Sunday, July 4, 2010

"A New Sliver"

(This blog is third in a three-part series, "Searching For Hope")

Today and yesterday, I’ve been doing something different. I’ve started the days with some God time. It’s probably the first time in sobriety that I have done so. The Big Book of AA is very clear about starting the day with prayer and meditation, but for some reason this practice hasn't been a part of my program. Going to bed at night, having a chat with my higher power and reviewing the day? That is something I almost always do. When I wake up? Almost never.

Yesterday, my mind was off and running from nearly the moment I woke up. It was swirling with chores and errands to do, colored by irritation at myself with allowing so many things to pile up. I sat outside, having my morning cigarette, and asked for help. Guide me, God. Guide my thoughts. Guide my actions. It’s all unmanageable over here. Amazingly enough, I heard that inner voice: ‘Take care of yourself; do what you need to do, then go be of service.’ Wouldn’t you know it, I felt better? I had a plan, and it wasn’t mine!

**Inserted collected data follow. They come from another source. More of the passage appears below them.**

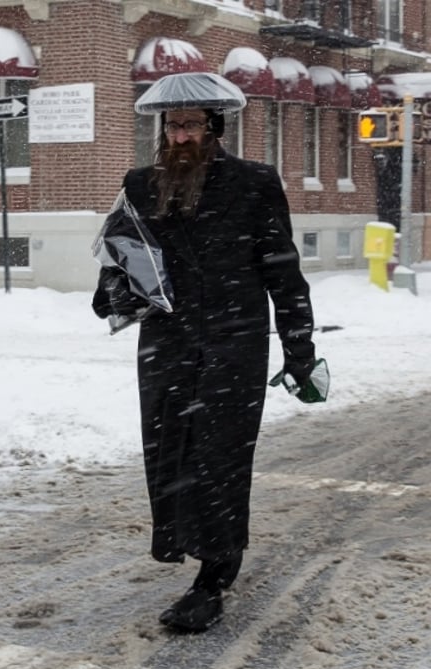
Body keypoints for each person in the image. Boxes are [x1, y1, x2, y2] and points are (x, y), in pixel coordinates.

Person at [92, 72, 319, 633]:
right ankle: (184, 546)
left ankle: (215, 575)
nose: (180, 136)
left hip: (233, 341)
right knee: (169, 454)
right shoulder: (141, 185)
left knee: (218, 458)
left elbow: (283, 272)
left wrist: (300, 348)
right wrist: (115, 292)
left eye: (192, 125)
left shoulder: (254, 183)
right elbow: (119, 259)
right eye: (172, 126)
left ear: (214, 128)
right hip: (166, 343)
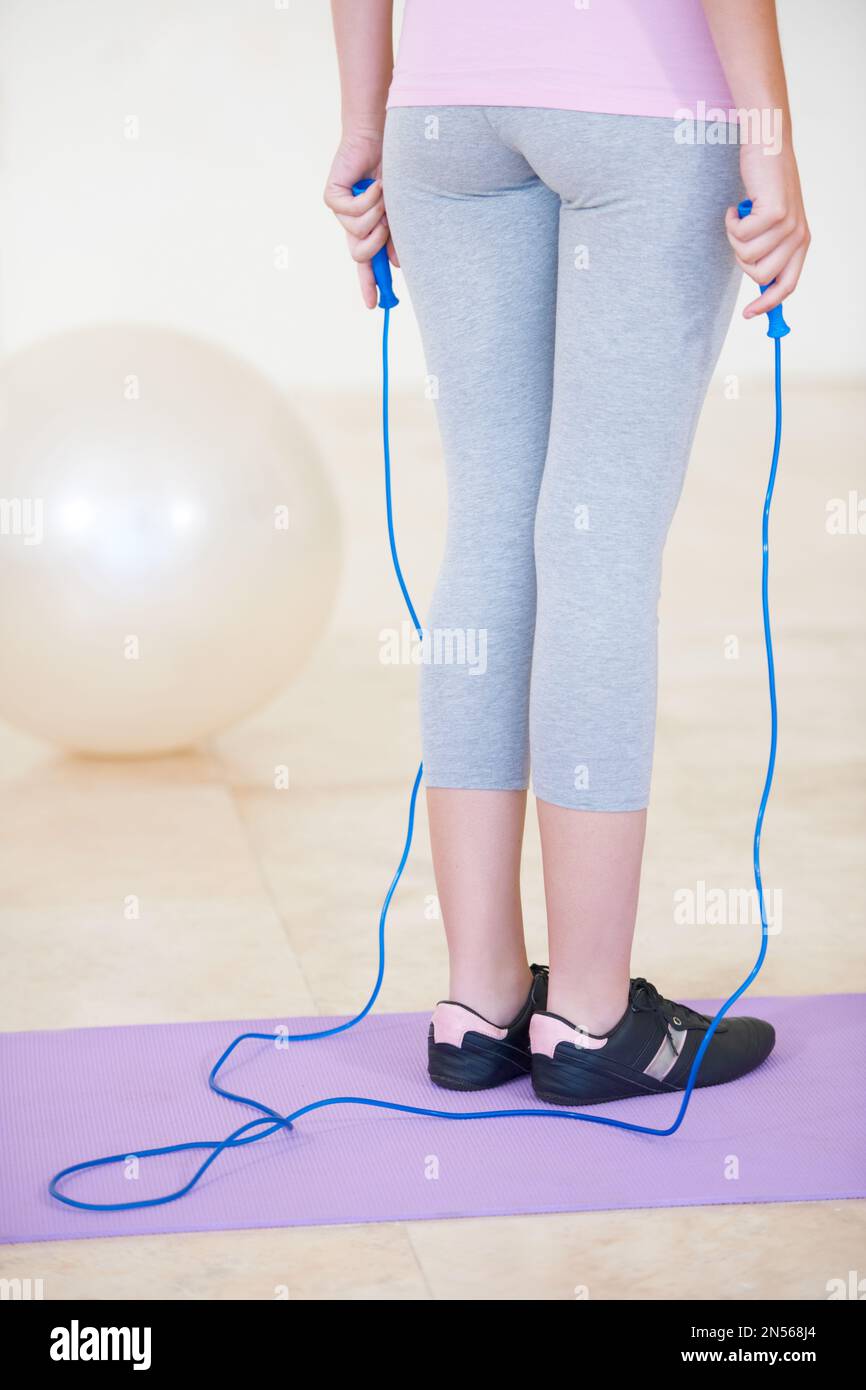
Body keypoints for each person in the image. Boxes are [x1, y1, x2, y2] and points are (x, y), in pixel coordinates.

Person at [325, 0, 809, 1106]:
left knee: (492, 515)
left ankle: (479, 999)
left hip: (443, 114)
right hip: (636, 108)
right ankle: (591, 1018)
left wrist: (363, 120)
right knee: (597, 534)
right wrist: (768, 146)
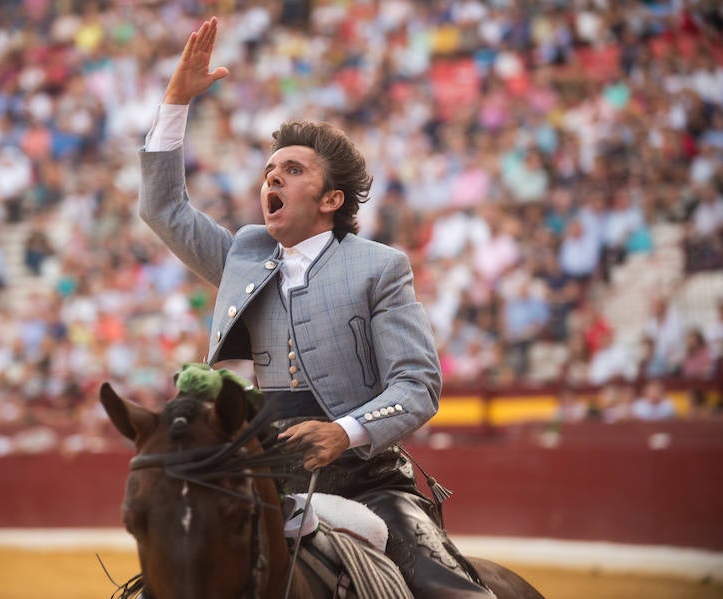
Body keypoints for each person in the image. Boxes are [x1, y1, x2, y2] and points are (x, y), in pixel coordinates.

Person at [136, 17, 492, 598]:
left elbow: (418, 383)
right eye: (269, 171)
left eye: (292, 171)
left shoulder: (379, 266)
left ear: (330, 200)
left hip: (366, 481)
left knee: (447, 592)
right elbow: (163, 210)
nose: (272, 177)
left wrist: (343, 433)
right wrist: (176, 99)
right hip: (265, 482)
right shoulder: (245, 256)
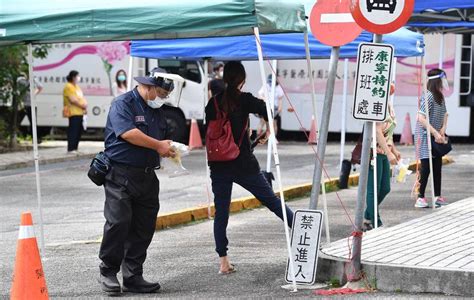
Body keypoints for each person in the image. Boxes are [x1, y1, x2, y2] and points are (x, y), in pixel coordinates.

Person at [205, 61, 293, 274]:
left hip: (218, 165)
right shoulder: (244, 99)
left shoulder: (213, 103)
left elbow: (215, 133)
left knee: (222, 212)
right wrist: (265, 130)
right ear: (242, 80)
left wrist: (247, 136)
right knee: (271, 200)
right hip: (243, 163)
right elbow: (268, 111)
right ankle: (301, 228)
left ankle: (223, 262)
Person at [98, 67, 177, 294]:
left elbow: (159, 139)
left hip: (146, 176)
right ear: (149, 87)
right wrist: (158, 145)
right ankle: (108, 271)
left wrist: (169, 148)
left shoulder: (157, 110)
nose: (162, 98)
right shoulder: (122, 104)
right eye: (161, 93)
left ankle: (133, 275)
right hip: (119, 174)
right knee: (118, 222)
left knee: (144, 227)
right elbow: (128, 133)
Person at [363, 83, 401, 230]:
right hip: (374, 152)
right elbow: (378, 132)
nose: (392, 88)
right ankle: (375, 221)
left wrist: (394, 150)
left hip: (384, 152)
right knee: (374, 189)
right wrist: (389, 152)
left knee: (385, 188)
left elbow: (388, 133)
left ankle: (367, 214)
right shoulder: (377, 105)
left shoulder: (389, 106)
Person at [414, 69, 449, 208]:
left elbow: (446, 114)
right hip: (424, 135)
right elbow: (420, 118)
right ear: (437, 80)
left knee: (437, 166)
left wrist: (443, 129)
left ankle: (437, 196)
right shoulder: (427, 96)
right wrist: (435, 133)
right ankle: (420, 197)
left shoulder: (440, 96)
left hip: (436, 135)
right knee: (426, 167)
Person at [63, 70, 87, 153]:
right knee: (73, 130)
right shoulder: (68, 86)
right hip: (73, 112)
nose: (78, 78)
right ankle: (71, 148)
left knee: (78, 130)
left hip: (80, 112)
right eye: (77, 76)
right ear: (73, 77)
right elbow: (72, 100)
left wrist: (85, 107)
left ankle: (75, 148)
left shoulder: (76, 87)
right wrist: (82, 105)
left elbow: (81, 97)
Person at [257, 74, 284, 138]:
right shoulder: (265, 86)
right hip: (265, 107)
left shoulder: (278, 87)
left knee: (274, 123)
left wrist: (280, 107)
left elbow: (280, 98)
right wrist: (264, 99)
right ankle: (258, 136)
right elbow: (259, 95)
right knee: (262, 122)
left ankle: (273, 138)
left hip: (275, 108)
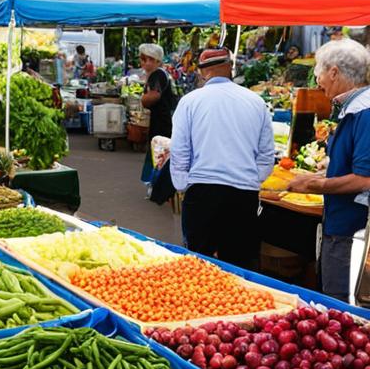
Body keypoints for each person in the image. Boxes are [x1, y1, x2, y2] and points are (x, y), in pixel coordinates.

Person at [169, 47, 274, 270]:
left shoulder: (190, 101)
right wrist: (252, 180)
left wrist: (183, 184)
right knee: (239, 265)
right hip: (243, 194)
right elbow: (266, 156)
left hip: (202, 191)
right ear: (230, 68)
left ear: (203, 72)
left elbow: (179, 152)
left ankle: (199, 302)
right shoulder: (255, 102)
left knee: (198, 265)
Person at [288, 40, 370, 301]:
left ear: (334, 72)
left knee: (340, 305)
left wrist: (316, 185)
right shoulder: (353, 107)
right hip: (341, 223)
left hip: (351, 229)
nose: (317, 80)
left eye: (319, 73)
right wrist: (321, 174)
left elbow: (364, 178)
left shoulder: (363, 112)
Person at [139, 43, 177, 184]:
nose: (142, 62)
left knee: (159, 151)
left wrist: (143, 99)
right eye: (142, 58)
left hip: (162, 120)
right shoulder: (161, 73)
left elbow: (154, 95)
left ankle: (156, 183)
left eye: (145, 58)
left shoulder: (157, 74)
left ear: (155, 60)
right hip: (164, 118)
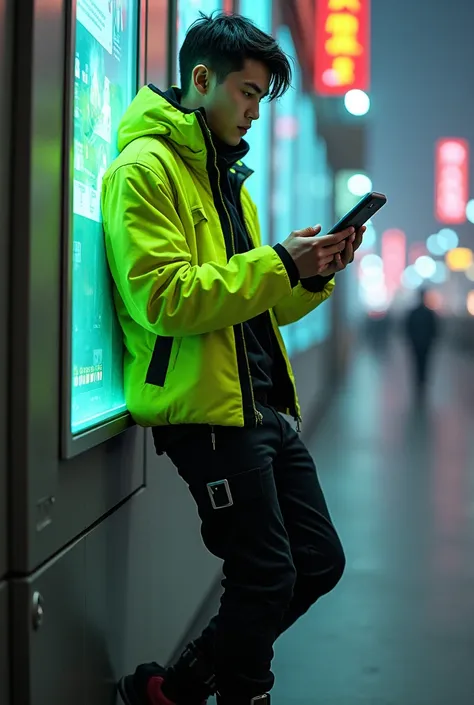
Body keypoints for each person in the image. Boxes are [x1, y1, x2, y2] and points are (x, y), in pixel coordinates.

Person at [101, 12, 365, 705]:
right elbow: (167, 297)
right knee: (267, 572)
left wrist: (306, 273)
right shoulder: (144, 170)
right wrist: (278, 259)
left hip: (263, 405)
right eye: (246, 93)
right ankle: (237, 692)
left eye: (258, 97)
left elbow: (254, 306)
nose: (252, 110)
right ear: (201, 80)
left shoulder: (227, 182)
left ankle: (176, 688)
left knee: (318, 561)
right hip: (209, 413)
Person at [404, 288, 439, 395]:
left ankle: (418, 381)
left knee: (417, 362)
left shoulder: (413, 313)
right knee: (425, 362)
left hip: (416, 343)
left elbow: (407, 328)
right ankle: (422, 381)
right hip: (426, 343)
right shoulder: (429, 313)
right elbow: (434, 329)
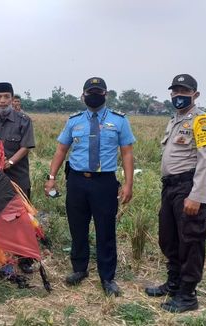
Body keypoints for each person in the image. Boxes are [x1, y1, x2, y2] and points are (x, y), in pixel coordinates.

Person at [44, 77, 135, 296]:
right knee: (78, 227)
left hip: (104, 182)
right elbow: (61, 150)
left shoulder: (119, 121)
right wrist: (51, 177)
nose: (94, 96)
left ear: (105, 94)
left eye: (98, 92)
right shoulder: (74, 120)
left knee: (106, 229)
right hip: (77, 181)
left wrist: (128, 184)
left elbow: (127, 153)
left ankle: (107, 277)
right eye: (90, 92)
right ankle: (79, 268)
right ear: (83, 96)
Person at [145, 74, 206, 313]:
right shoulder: (175, 120)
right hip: (170, 187)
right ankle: (174, 283)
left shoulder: (202, 121)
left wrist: (197, 196)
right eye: (175, 91)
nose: (178, 95)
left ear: (195, 94)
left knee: (191, 240)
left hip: (188, 186)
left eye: (183, 91)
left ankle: (187, 294)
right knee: (169, 238)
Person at [0, 82, 35, 273]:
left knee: (22, 217)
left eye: (6, 97)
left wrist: (9, 163)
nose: (3, 101)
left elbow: (26, 147)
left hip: (17, 178)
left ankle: (25, 257)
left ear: (12, 99)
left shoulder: (23, 120)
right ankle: (1, 255)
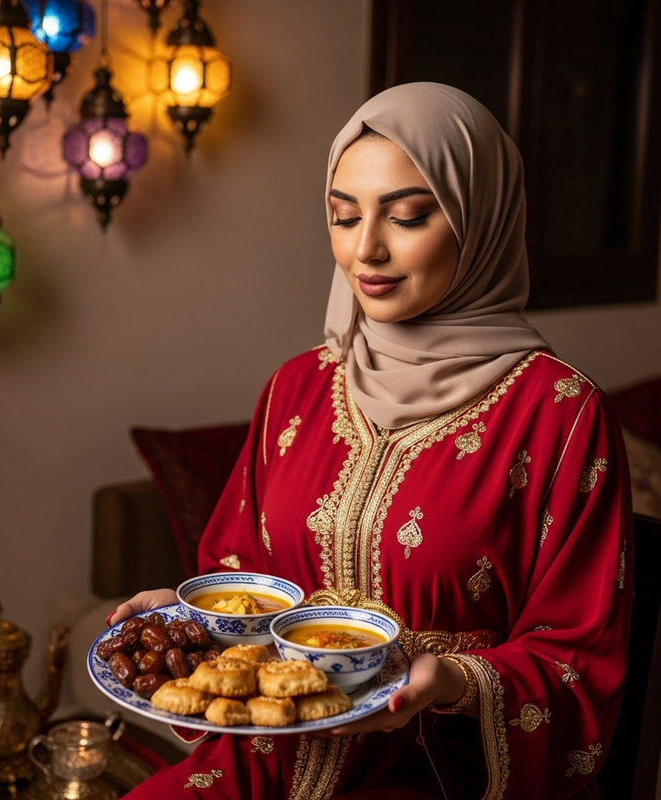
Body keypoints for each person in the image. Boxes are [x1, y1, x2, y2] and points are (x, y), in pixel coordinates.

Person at [107, 82, 633, 799]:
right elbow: (246, 576)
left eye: (409, 216)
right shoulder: (298, 387)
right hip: (270, 758)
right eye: (343, 215)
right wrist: (189, 617)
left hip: (441, 770)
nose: (366, 250)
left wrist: (455, 681)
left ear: (480, 220)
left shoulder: (558, 414)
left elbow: (578, 659)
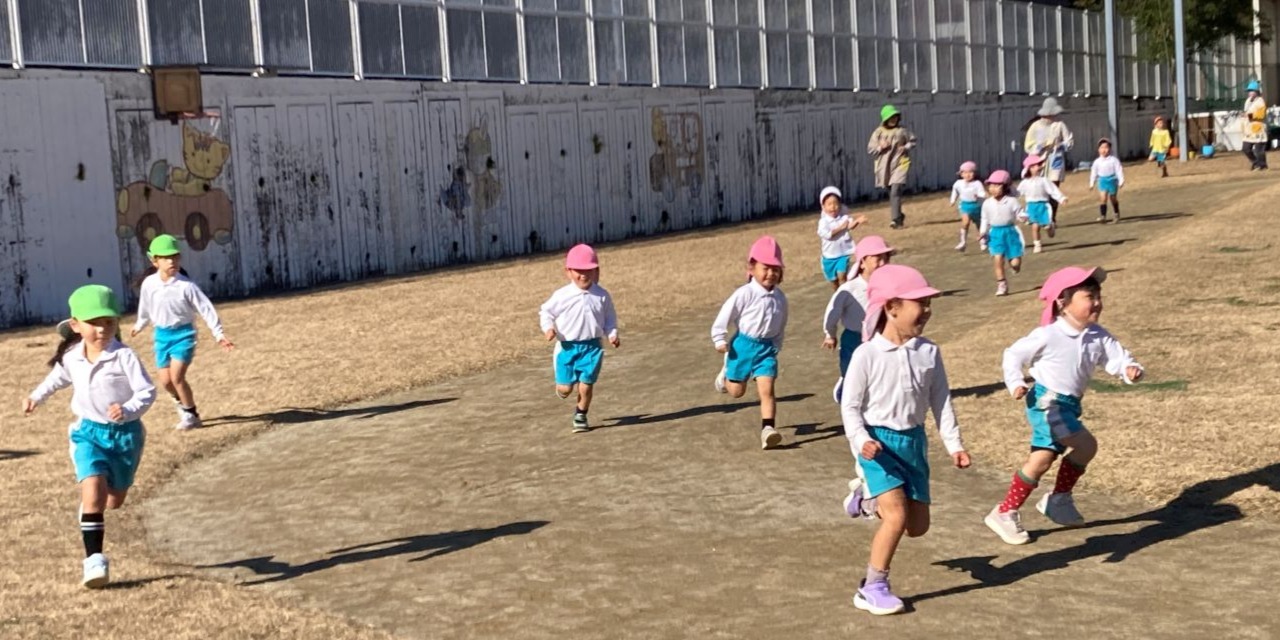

It was a pretty powerful thing to receive direction like that from my higher power. There was a peace and a confidence. Yes, there was lots to do, but I knew I’d get through it. I’d do what I could. I ended up making a to-do list with over a dozen items, and managed to do almost every last one of them. When it was done, I contacted some other people in the program to see how they were doing. At the end of the day, I found myself feeling very happy. It had been a good day, and I’d felt myself be carried through it. There was even a moment when I started to get frustrated, but then I heard the inner voice in me again, urging me to press on. With it came the strength to do so.

Step Eleven: Sought through prayer and meditation to improve our conscious contact with God, as we understood him, praying only for knowledge of his will for us and the power to carry that out.

When I talked to my sponsor yesterday, I mentioned all of this to him. Then I asked him what he thought about Hope. We talked about it for a while, actually. He thinks the thing I’ve been missing when it comes to Hope is optimism.

Sometimes I might seem like an optimist, especially when lil’ Joshua pops up. He is definitely one happy-go-lucky kid. It’s one of the ways he covers up how insecure he really feels. But what I’m trying to say is that, while I don’t think of myself as a pessimist, I’m really not an optimist either. There have been too many disappointments. Too many times where my thoughts have been for what I want and I ended up with the disaster that comes from living a self-centered life.

My sponsor says a wish is for something that isn’t possible; Hope is for something that is. But we have to see that something is possible in order to hope for it. We have to believe, have faith. If we just wish for good things to happen, they probably won’t. If we’re just wishing, then we’re still thinking inside that good things aren’t possible. We aren’t being open to them.

If we believe, truly believe, that something is possible, then we have Hope. That’s the optimistic part of it. We are believing, having faith, in what is possible instead of staying stuck in what isn’t. If we have Hope, we are being open-minded.

Letting my higher power take care of me these past two days has given me a new kind of hope. I can see better now that when I turn my life over, when I allow myself to be guided, I am cared for. I asked a question, and the answer was as it has been so many times: trust in God.